Many Lincoln Parish residents have probably heard about the problem with the increasing feral hog population and the problems that has caused throughout the state, including right here in the piney, red-dirt hills of north Louisiana.
Three weeks ago I learned all too well about those issues — and it happened the hard way.
Hard as in a full-speed impact. Ever spent a Saturday night stranded in Dry Prong, Louisiana? Well I have. And while the assistance I received was helpful, all things considered I wouldn’t recommend it for anyone.
Traveling back to north Louisiana on March 11 after attending the state high school boys basketball championships in Lake Charles, I had a close encounter with one of those beasts plaguing our state and much of the U.S.
A way too close encounter.
Traveling north a few miles north of Dry Prong on a section of Highway 167 with not a light within miles, it happened — one of those monsters weighing more than 200 pounds darted out of the woods on my right side and ran right in front of my Ford Edge.
I only had time to lift my foot off the accelerator before it happened — an impact that immediately set my horn blaring a warning and my hazard lights flashing as a plume of steam from my broken radiator drifted over my windshield.
There was no time to come close to even tapping the brakes. Stunned for the briefest of instants, I quickly regained composure and slowly guided my now engine-less SUV to the side of the road.
I wasn’t sure at that point what I had hit.

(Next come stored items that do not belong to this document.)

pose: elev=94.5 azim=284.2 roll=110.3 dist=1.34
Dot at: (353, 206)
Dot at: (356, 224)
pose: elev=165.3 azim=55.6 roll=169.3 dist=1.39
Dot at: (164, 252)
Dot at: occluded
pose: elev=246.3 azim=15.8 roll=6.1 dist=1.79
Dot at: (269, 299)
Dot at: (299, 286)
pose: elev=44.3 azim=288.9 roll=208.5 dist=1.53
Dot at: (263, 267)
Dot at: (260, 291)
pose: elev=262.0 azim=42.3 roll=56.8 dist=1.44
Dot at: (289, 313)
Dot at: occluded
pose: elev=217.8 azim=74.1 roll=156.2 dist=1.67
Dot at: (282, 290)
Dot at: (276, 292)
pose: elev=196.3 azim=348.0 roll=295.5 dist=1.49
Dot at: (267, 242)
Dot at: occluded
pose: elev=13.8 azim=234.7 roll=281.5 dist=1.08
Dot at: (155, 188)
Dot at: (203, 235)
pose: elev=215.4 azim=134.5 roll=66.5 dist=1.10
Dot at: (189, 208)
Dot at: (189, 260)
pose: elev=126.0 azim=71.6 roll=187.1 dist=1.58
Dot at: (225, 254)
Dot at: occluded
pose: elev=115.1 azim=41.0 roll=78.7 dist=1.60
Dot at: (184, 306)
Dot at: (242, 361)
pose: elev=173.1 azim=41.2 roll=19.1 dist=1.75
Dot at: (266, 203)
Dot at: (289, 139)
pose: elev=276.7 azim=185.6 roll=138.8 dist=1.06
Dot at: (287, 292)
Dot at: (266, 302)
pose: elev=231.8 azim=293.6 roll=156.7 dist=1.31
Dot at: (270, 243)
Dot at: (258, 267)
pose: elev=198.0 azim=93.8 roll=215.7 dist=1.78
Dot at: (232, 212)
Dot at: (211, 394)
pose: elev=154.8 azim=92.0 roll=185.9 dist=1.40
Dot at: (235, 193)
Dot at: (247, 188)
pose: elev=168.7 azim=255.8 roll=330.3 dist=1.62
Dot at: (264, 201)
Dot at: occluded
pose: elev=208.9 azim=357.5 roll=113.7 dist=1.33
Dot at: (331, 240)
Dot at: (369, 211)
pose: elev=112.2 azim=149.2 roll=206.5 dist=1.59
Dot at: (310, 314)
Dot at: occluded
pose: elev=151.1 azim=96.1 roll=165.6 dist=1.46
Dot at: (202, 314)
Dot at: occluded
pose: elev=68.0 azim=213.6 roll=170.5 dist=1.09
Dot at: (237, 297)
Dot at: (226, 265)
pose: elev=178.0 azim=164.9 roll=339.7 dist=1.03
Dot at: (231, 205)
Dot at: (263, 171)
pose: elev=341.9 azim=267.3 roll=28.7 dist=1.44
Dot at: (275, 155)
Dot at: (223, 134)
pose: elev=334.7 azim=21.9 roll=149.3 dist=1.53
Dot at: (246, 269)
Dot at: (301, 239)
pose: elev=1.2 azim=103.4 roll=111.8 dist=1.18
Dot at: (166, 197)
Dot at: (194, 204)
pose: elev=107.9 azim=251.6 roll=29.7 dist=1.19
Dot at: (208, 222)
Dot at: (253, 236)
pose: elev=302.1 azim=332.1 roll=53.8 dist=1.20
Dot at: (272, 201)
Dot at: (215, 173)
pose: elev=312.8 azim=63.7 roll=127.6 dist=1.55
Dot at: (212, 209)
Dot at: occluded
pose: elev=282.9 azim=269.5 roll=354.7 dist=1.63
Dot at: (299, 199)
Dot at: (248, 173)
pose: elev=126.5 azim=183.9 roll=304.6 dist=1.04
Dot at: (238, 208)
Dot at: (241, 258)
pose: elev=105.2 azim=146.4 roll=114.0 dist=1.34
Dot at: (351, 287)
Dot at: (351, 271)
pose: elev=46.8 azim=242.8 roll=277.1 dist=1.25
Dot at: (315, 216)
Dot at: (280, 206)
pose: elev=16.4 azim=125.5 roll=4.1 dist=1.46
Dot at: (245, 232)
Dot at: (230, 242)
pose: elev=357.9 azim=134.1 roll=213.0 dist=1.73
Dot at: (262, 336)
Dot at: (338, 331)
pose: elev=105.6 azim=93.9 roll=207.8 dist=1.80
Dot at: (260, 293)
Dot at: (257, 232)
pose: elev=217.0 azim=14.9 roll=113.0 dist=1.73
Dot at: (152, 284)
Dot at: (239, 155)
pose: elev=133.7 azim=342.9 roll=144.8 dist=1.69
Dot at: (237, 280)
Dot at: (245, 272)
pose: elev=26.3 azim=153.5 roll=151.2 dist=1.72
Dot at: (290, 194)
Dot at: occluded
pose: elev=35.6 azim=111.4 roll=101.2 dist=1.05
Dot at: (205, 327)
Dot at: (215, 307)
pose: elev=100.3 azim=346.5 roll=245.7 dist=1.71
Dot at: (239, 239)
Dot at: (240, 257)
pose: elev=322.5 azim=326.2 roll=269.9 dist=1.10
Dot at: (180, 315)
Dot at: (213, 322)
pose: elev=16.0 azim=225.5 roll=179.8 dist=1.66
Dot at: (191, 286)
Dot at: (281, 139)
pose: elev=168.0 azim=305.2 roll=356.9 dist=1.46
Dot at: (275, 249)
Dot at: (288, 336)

My bright lights were on when it darted out in front of me, and upon impact all I saw was the huge rear-end of an animal spinning like a Frisbee off to my left into the pitch black night.
Calling 911, I told them I assumed it was a deer. But after giving them my approximate location and then calling my wife to let her know I would be late getting home, every once in a while a northbound vehicle would come up in the distance behind me, and as I watched those vehicles swerve around the carcass laying 50-75 yards back in the middle of the road, I could tell by its girth it was likely a feral hog.
The Grant Parish deputy who struggled to drag it off to the side of the road a little while later told me it was a “big one weighing close to, if not more, than 200 pounds.”
After calling a tow truck for assistance, he told me that regulations didn’t allow him to cross parish lines and take me to Winnfield, so he turned back around and dropped me off at the only place in Dry Prong with signs of life at 8 p.m. on a Saturday night.
So I spent the next hour and a half on the sidewalk in front of the Dry Prong Dollar General store waiting for my brother-in-law to make it down from Ruston to rescue me..
At least I was able to get an RC Cola while I waited. I guess I should have bought a bag of salted peanuts to put into the drink — that sounds like the thing to do in a place like Dry Prong. And for the record, the Grant Parish deputy and Dollar General employees were great. And at least there was enough light so that I could see at least something.
Growing feral hog populations, now at an estimated 700,000 in Louisiana, are wreaking destruction on agricultural property according to a recent study by the LSU AG Center.
According to that LSU Ag Center report, there is an estimated $91.1 million in total economic losses for Louisiana farmers annually due to feral hogs. The LSU AgCenter estimates $66.2 million in agricultural commodity production losses and $24.9 million in non-production losses.
And that doesn’t include damages to vehicles being damaged in collisions with those monsters. The deputy who assisted me told me that it happens once or twice a night this time of year in those parts.
It wasn’t the first run-in our Edge has had with such a beast. Six or so years ago my wife ran into a large black animal on Kavanaugh Road here in Ruston. She was able to limp the vehicle home that night because the radiator wasn’t wiped out. The Ruston police officer who assisted my wife that night looked for the animal, but it made it far enough from the roadway so that we never really found out what it was.
My Edge finally was towed to Ruston last Monday, and hopefully we won’t be a one-vehicle family much longer. Our second vehicle is a 25-year-old Dodge Ram I didn’t want to trust to make the journey to Dry Prong and have my wife come rescue me. Too bad, because with a newer second vehicle maybe I could have brought home bacon for months to come.
But keep in mind, we have a significant feral hog population here in Lincoln Parish, too.
And be it near Dry Prong or right here in Lincoln Parish, I can assure you that you don’t want to meet up with “Hawgzilla” on a pitch black Saturday night, or any other time at that.